#### Dataset records ####

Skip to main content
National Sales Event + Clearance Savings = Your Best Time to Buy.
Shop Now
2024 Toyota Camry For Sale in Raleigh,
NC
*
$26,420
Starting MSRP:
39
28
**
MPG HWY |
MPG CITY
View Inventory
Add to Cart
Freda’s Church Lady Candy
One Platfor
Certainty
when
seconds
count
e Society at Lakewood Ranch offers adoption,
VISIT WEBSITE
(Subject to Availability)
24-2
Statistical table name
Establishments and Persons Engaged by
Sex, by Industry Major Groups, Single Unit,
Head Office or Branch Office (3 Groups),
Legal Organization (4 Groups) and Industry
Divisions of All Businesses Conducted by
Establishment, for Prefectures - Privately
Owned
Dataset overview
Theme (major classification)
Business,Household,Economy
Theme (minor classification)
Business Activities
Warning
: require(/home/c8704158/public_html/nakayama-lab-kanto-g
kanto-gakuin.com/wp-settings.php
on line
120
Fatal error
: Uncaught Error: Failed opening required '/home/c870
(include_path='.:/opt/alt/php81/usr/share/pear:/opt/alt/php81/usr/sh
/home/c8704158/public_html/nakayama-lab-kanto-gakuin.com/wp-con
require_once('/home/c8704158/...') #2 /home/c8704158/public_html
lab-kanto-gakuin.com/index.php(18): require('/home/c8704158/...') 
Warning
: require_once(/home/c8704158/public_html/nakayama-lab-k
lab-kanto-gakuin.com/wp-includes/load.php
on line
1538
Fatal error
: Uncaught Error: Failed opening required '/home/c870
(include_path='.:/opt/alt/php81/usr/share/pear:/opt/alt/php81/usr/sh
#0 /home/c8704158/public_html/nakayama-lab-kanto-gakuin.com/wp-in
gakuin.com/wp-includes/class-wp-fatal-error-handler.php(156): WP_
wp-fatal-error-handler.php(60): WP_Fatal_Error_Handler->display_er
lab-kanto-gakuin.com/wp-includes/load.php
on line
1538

####

_How to complete this task_
Pick out every line in the items above that contains the string "Theme", and copy each of those lines in full. Case counts: a line matches only if it has the same capital and lowercase letters.

_Solution_
Theme (major classification)
Theme (minor classification)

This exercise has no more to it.